Directions >>
Among the entries below, how many lines contain the string "Фарфор"? Reply with that number alone.

Records provided Block Start

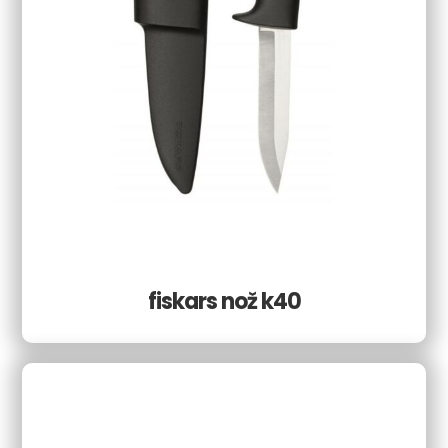
fiskars nož k40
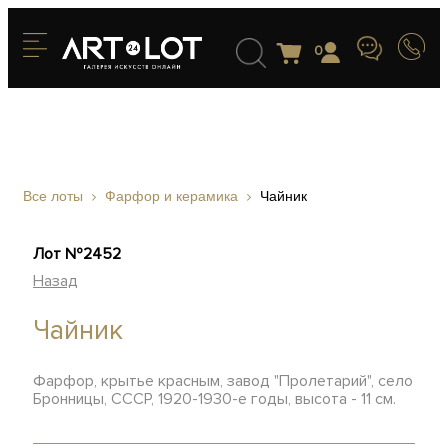
0
Все лоты
Фарфор и керамика
Чайник
Лот №2452
Назад
Чайник
Фарфор, крытье красным, завод "Пролетарий", село
Бронницы, СССР, 1920-1930-е годы, высота - 11 см.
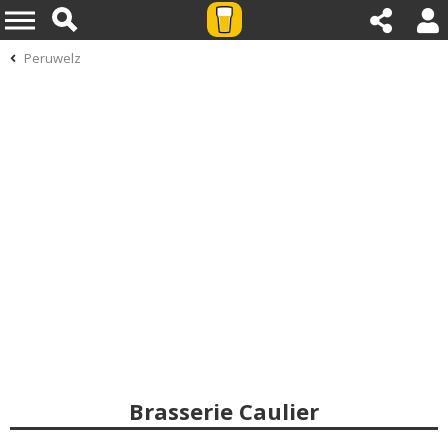
Peruwelz
Brasserie Caulier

Records provided Block End

Response >>
2